- **Extracted records**
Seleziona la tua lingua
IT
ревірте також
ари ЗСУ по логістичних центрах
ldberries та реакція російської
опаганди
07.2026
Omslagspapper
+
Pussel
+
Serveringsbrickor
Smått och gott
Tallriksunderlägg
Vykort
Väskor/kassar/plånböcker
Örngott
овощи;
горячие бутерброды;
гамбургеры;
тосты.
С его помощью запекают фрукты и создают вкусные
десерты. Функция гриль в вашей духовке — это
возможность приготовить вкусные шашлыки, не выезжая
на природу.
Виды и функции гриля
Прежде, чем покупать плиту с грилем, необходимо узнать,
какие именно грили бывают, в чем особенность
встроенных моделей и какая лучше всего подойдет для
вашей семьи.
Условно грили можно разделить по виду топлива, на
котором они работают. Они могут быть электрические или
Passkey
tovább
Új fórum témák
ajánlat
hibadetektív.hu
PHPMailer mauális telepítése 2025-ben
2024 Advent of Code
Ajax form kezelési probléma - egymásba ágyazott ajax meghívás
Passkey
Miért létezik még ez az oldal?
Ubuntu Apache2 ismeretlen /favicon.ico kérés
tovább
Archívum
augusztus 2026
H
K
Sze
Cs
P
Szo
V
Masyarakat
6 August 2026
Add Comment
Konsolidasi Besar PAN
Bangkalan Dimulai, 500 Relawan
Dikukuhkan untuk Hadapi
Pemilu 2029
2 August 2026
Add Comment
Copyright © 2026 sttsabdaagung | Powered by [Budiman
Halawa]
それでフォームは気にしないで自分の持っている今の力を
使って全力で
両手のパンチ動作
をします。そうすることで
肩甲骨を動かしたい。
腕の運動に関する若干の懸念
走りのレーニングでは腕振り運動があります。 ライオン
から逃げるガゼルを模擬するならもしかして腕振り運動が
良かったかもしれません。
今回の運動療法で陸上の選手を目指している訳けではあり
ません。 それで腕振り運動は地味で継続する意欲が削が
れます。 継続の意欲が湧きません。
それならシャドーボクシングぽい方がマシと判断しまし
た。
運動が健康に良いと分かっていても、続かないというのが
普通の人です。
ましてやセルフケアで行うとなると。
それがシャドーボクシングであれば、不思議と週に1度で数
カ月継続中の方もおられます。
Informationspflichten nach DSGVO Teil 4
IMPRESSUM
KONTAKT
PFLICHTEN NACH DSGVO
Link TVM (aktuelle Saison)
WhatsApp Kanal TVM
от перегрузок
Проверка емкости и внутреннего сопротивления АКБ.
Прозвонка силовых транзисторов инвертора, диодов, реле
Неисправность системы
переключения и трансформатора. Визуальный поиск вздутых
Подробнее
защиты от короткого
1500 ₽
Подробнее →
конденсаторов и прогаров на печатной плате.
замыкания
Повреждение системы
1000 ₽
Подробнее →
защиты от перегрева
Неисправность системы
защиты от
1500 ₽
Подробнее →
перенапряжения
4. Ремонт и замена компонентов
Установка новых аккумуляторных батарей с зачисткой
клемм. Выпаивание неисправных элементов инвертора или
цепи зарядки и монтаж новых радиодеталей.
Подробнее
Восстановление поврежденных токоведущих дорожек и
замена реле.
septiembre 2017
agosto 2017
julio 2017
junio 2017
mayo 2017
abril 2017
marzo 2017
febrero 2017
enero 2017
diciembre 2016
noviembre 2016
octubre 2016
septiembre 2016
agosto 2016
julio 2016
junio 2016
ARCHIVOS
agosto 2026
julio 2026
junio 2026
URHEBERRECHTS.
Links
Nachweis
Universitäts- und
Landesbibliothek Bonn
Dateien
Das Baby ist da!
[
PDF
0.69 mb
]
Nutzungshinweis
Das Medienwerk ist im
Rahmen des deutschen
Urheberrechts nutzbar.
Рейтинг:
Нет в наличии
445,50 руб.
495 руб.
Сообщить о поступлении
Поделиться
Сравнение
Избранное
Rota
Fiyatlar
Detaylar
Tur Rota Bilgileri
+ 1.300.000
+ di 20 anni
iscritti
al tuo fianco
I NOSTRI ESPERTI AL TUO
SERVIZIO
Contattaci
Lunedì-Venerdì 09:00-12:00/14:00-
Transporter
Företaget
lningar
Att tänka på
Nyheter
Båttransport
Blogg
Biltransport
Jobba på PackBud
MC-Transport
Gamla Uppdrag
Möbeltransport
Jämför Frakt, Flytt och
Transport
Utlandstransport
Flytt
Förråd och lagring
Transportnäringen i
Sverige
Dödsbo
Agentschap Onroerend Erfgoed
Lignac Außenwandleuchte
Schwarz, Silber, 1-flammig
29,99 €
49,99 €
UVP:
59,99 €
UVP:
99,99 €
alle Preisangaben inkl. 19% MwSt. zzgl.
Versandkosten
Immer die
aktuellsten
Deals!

- **TO-DO ITEM**
Write out, from the lines above, only those from the line with "Bangkalan Dimulai, 500 Relawan" to the line with "Jobba på PackBud", exactly as given, including the first and the last.

- **RESPONSE BELOW**
Bangkalan Dimulai, 500 Relawan
Dikukuhkan untuk Hadapi
Pemilu 2029
2 August 2026
Add Comment
Copyright © 2026 sttsabdaagung | Powered by [Budiman
Halawa]
それでフォームは気にしないで自分の持っている今の力を
使って全力で
両手のパンチ動作
をします。そうすることで
肩甲骨を動かしたい。
腕の運動に関する若干の懸念
走りのレーニングでは腕振り運動があります。 ライオン
から逃げるガゼルを模擬するならもしかして腕振り運動が
良かったかもしれません。
今回の運動療法で陸上の選手を目指している訳けではあり
ません。 それで腕振り運動は地味で継続する意欲が削が
れます。 継続の意欲が湧きません。
それならシャドーボクシングぽい方がマシと判断しまし
た。
運動が健康に良いと分かっていても、続かないというのが
普通の人です。
ましてやセルフケアで行うとなると。
それがシャドーボクシングであれば、不思議と週に1度で数
カ月継続中の方もおられます。
Informationspflichten nach DSGVO Teil 4
IMPRESSUM
KONTAKT
PFLICHTEN NACH DSGVO
Link TVM (aktuelle Saison)
WhatsApp Kanal TVM
от перегрузок
Проверка емкости и внутреннего сопротивления АКБ.
Прозвонка силовых транзисторов инвертора, диодов, реле
Неисправность системы
переключения и трансформатора. Визуальный поиск вздутых
Подробнее
защиты от короткого
1500 ₽
Подробнее →
конденсаторов и прогаров на печатной плате.
замыкания
Повреждение системы
1000 ₽
Подробнее →
защиты от перегрева
Неисправность системы
защиты от
1500 ₽
Подробнее →
перенапряжения
4. Ремонт и замена компонентов
Установка новых аккумуляторных батарей с зачисткой
клемм. Выпаивание неисправных элементов инвертора или
цепи зарядки и монтаж новых радиодеталей.
Подробнее
Восстановление поврежденных токоведущих дорожек и
замена реле.
septiembre 2017
agosto 2017
julio 2017
junio 2017
mayo 2017
abril 2017
marzo 2017
febrero 2017
enero 2017
diciembre 2016
noviembre 2016
octubre 2016
septiembre 2016
agosto 2016
julio 2016
junio 2016
ARCHIVOS
agosto 2026
julio 2026
junio 2026
URHEBERRECHTS.
Links
Nachweis
Universitäts- und
Landesbibliothek Bonn
Dateien
Das Baby ist da!
[
PDF
0.69 mb
]
Nutzungshinweis
Das Medienwerk ist im
Rahmen des deutschen
Urheberrechts nutzbar.
Рейтинг:
Нет в наличии
445,50 руб.
495 руб.
Сообщить о поступлении
Поделиться
Сравнение
Избранное
Rota
Fiyatlar
Detaylar
Tur Rota Bilgileri
+ 1.300.000
+ di 20 anni
iscritti
al tuo fianco
I NOSTRI ESPERTI AL TUO
SERVIZIO
Contattaci
Lunedì-Venerdì 09:00-12:00/14:00-
Transporter
Företaget
lningar
Att tänka på
Nyheter
Båttransport
Blogg
Biltransport
Jobba på PackBud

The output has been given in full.